Mais pour la couleur rouge qu’on doit aux pigments appelés anthocyanes, c’est plus compliqué. En effet, leur apparition, qui nécessite une dépense énergétique supplémentaire des arbres, fait encore l’objet d’un débat scientifique.

« Pourquoi les arbres dépensent-ils autant d’énergie à colorer des feuilles qui se préparent à tomber ? » Voilà la question au centre de l’absence de consensus dans cette histoire.
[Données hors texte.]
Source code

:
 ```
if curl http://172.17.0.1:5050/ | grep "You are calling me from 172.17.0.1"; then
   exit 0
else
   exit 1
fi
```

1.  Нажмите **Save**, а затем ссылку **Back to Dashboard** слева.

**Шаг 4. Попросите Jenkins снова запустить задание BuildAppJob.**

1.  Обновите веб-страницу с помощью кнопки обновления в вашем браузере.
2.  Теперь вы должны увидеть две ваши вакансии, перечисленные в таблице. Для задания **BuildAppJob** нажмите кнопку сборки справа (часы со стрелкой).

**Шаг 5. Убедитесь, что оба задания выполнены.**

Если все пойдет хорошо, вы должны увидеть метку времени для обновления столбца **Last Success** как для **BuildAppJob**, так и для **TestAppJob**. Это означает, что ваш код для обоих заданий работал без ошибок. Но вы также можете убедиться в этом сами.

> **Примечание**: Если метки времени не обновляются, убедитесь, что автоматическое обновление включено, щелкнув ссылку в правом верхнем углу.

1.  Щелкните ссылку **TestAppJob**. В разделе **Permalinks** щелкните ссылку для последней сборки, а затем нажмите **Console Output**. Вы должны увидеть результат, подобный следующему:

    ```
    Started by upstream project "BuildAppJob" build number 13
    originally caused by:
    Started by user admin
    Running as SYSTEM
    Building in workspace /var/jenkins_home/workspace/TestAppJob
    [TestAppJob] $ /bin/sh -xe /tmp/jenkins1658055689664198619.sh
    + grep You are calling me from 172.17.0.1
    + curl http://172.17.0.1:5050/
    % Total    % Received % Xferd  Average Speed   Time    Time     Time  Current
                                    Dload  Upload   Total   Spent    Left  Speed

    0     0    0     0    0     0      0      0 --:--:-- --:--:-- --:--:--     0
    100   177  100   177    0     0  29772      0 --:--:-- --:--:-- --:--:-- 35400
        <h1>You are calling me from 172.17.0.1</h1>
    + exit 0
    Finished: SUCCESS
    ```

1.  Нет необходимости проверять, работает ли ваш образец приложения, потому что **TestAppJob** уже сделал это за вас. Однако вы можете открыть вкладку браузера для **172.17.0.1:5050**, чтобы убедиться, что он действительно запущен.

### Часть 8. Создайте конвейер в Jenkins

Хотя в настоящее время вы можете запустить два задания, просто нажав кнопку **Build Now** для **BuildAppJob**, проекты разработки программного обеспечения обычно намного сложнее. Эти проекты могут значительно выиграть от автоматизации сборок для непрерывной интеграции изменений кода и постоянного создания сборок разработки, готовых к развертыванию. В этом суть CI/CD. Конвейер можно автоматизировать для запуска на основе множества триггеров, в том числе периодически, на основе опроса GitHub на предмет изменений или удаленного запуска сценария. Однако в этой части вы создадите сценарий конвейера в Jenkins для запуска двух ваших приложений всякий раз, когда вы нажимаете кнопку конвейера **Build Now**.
Depuis longtemps, les hypothèses se suivent et se contredisent. Une thèse dite physiologique présente ces pigments comme des phytoprotecteurs et des antioxydants qui protègent l’arbre des effets du rayonnement solaire lorsque le vert du feuillage a pris le large. Des scientifiques croient aussi que le rouge diminue la capacité de camouflage des insectes phytophages qui squattent abondamment les feuillus au début de l’automne.
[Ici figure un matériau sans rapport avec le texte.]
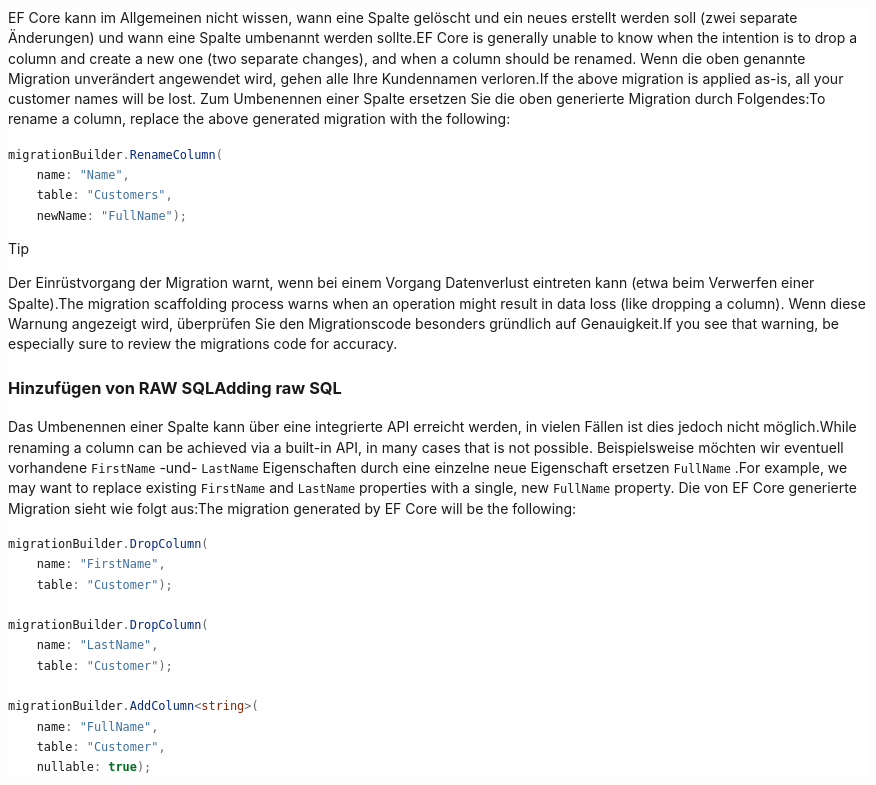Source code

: <span data-ttu-id="55e8d-131">EF Core kann im Allgemeinen nicht wissen, wann eine Spalte gelöscht und ein neues erstellt werden soll (zwei separate Änderungen) und wann eine Spalte umbenannt werden sollte.</span><span class="sxs-lookup"><span data-stu-id="55e8d-131">EF Core is generally unable to know when the intention is to drop a column and create a new one (two separate changes), and when a column should be renamed.</span></span> <span data-ttu-id="55e8d-132">Wenn die oben genannte Migration unverändert angewendet wird, gehen alle Ihre Kundennamen verloren.</span><span class="sxs-lookup"><span data-stu-id="55e8d-132">If the above migration is applied as-is, all your customer names will be lost.</span></span> <span data-ttu-id="55e8d-133">Zum Umbenennen einer Spalte ersetzen Sie die oben generierte Migration durch Folgendes:</span><span class="sxs-lookup"><span data-stu-id="55e8d-133">To rename a column, replace the above generated migration with the following:</span></span>

```c#
migrationBuilder.RenameColumn(
    name: "Name",
    table: "Customers",
    newName: "FullName");
```

> [!TIP]
> <span data-ttu-id="55e8d-134">Der Einrüstvorgang der Migration warnt, wenn bei einem Vorgang Datenverlust eintreten kann (etwa beim Verwerfen einer Spalte).</span><span class="sxs-lookup"><span data-stu-id="55e8d-134">The migration scaffolding process warns when an operation might result in data loss (like dropping a column).</span></span> <span data-ttu-id="55e8d-135">Wenn diese Warnung angezeigt wird, überprüfen Sie den Migrationscode besonders gründlich auf Genauigkeit.</span><span class="sxs-lookup"><span data-stu-id="55e8d-135">If you see that warning, be especially sure to review the migrations code for accuracy.</span></span>

### <a name="adding-raw-sql"></a><span data-ttu-id="55e8d-136">Hinzufügen von RAW SQL</span><span class="sxs-lookup"><span data-stu-id="55e8d-136">Adding raw SQL</span></span>

<span data-ttu-id="55e8d-137">Das Umbenennen einer Spalte kann über eine integrierte API erreicht werden, in vielen Fällen ist dies jedoch nicht möglich.</span><span class="sxs-lookup"><span data-stu-id="55e8d-137">While renaming a column can be achieved via a built-in API, in many cases that is not possible.</span></span> <span data-ttu-id="55e8d-138">Beispielsweise möchten wir eventuell vorhandene `FirstName` -und- `LastName` Eigenschaften durch eine einzelne neue Eigenschaft ersetzen `FullName` .</span><span class="sxs-lookup"><span data-stu-id="55e8d-138">For example, we may want to replace existing `FirstName` and `LastName` properties with a single, new `FullName` property.</span></span> <span data-ttu-id="55e8d-139">Die von EF Core generierte Migration sieht wie folgt aus:</span><span class="sxs-lookup"><span data-stu-id="55e8d-139">The migration generated by EF Core will be the following:</span></span>

``` csharp
migrationBuilder.DropColumn(
    name: "FirstName",
    table: "Customer");

migrationBuilder.DropColumn(
    name: "LastName",
    table: "Customer");

migrationBuilder.AddColumn<string>(
    name: "FullName",
    table: "Customer",
    nullable: true);
```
Parmi les autres tentatives d’explication, celle du défunt professeur de l’Université d’Oxford, le génial William Hamilton, m’interpelle. Dans une position tout aussi critiquée, ce biologiste croit que les arbres investissent dans ces couleurs vives pour passer un message aux insectes qui cherchent à pondre leurs œufs sur leurs branches et écorces à la fin de l’été.
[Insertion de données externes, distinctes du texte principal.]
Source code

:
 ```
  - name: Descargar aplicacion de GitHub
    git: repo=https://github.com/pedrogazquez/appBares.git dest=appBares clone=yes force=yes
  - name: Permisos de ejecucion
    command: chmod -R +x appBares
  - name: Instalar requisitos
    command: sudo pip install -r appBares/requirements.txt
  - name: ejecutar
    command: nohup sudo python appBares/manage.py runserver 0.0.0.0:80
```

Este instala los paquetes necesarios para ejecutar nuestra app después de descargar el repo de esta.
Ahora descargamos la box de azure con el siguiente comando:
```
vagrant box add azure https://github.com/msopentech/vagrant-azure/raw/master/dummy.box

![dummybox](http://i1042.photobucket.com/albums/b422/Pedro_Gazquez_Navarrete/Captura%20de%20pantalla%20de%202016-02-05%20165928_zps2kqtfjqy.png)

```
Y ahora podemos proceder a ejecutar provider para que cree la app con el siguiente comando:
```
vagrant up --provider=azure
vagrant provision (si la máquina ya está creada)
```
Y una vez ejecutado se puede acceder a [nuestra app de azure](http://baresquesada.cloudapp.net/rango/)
La couleur éclatante de l’érable serait donc une parade militaire de dissuasion pour conseiller particulièrement aux pucerons d’aller voir ailleurs où les feuilles sont plus ternes. Plus les couleurs sont vives, plus l’arbre montre aux bestioles qu’advenant une infestation, il sera suffisamment armé de tannins toxiques pour dégainer massivement sur leur descendance. En biologie, ce phénomène est appelé parfois celui du « signal honnête ».

Or, justement, dans la lutte contre les changements climatiques, le signal du Canada n’est pas toujours honnête.

C’est pour cette raison que la secrétaire générale adjointe de l’ONU pour les communications globales, Melissa Fleming, a asséné un coup de Jarnac à Justin Trudeau au fameux sommet sur l’ambition climatique et l’urgence d’abandonner les énergies fossiles. Elle a présenté le premier ministre canadien comme l’un des leaders mondiaux de l’expansion des énergies fossiles de l’année passée.

À cause de son économie qui carbure aux hydrocarbures, le Canada est un pays écartelé entre le vert durable et le brun pétrole. Un dilemme qui rappelle également la destinée des feuilles d’automne.

En effet, si colorées soient-elles, une fois sur le sol, ce feuillage finit ultimement par afficher des nuances de brun bitumineux, ces couleurs qui font saliver les conservateurs. Dans cet autre parti, le bleu demeure une couleur primaire, mais l’environnement y est secondaire. Ce qui n’est pas surprenant, car les traces de bleu dans la feuille d’érable automnale sont aussi rares que les traces de volonté environnementale des conservateurs.